Skelder bit his lip, then smiled, and said, “I must ask you to forgive me. And I must confess that I have been guilty of a lapse of memory, guilty because I allowed a second of anger to cloud my thinking. I forgot for the moment the distinction between the Human and the Divine Nature of Christ. I was thinking in purely pagan terms, and even there I was wrong because the pagans’ gods died. Perhaps you Kareenans made the same distinction between the human and the divine nature of your god Yess. I do not know. I have not been on this planet long enough to determine that; there was so much else to assimilate before I could study the finer points of your theology.”

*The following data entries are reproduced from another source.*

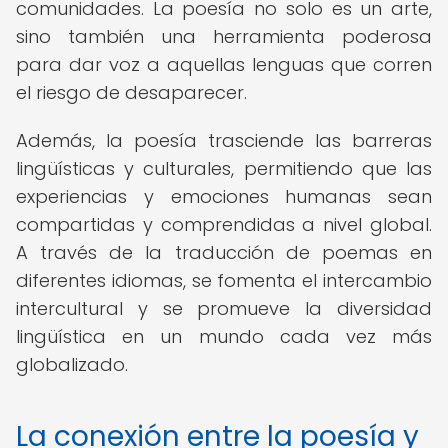
comunidades. La poesía no solo es un arte,
sino también una herramienta poderosa
para dar voz a aquellas lenguas que corren
el riesgo de desaparecer.
Además, la poesía trasciende las barreras
lingüísticas y culturales, permitiendo que las
experiencias y emociones humanas sean
compartidas y comprendidas a nivel global.
A través de la traducción de poemas en
diferentes idiomas, se fomenta el intercambio
intercultural y se promueve la diversidad
lingüística en un mundo cada vez más
globalizado.
La conexión entre la poesía y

He stopped, sucked in a deep breath, then, as if he were getting ready to dive into the sea, he thrust his head forward, hunched his bony shoulders, and said, “I still think that there is a vast difference between your conception of Yess and ours of Christ. Christ was resurrected and then went to Heaven to rejoin His Father. Moreover, His death was necessary if He was to take on the sins of the world and save mankind.”
“If Yess dies, he will someday be born again.”
“You do not understand. There is the very important difference that—“
“That your story is true and ours false, a pagan myth?” replied Tand, smiling. “Who may say what is fact, what is myth, or whether or not a myth is not as much fact as, say, this table here? Whatever operates to bring about action in this world is fact, and if a myth engenders action, then is it not a fact? The words spoken here and now will die out in ever-weakening vibrations, but who knows what undying effect they may cause?”
Suddenly the room darkened, and everybody in it clutched for some hold, the top of a chair, the edge of a table, anything to keep oneself steady. Carmody felt that wave of heat sweep through him and saw the air before him harden, seeming to become glass.
Blood burst out of the mirror, shot as if from a hose nozzle into his face, blinded him, drenched him, filled his open mouth, drove its salty taste down his throat.
There was a scream, not from him but someone beside him. He jumped back, pulled his handkerchief out, wiped away the blood from his eyes, saw that the glassiness was gone and with it the spurt of blood, but that the table and the floor beside it were filmed in crimson. There must have been at least ten quarts of it, he thought, just what you would expect from a woman weighing one hundred pounds.
There was no chance to follow that up for he had to skip to one side to avoid Skelder and Mrs. Kri, who were wrestling across the kitchen, Mrs. Kri doing the pushing because she was heavier and, perhaps, stronger. Certainly, she was the more aggressive, for she was doing her best to strangle the monk. He was clutching at the hands around his neck and screaming, “Take your filthy hands off me, you... you female!”
Carmody roared with laughter, and the sound seemed to break the maniacal spell possessing Mrs. Kri. As if she were waking from a sleep, she stopped, blinked her eyes, dropped her hands, and said, “What was I doing?”
“You were choking the life out of me!” shouted Skelder. “What is the matter with you?”
“Oh, my,” she said to no one in particular. “It’s getting later than I thought. I’d better get to sleep at once. All at once it seemed to me that you were the most hateful man in the world, because of what you said about Yess, and I wanted to kill you. Really, I do get a little irked at what you say but not that much.”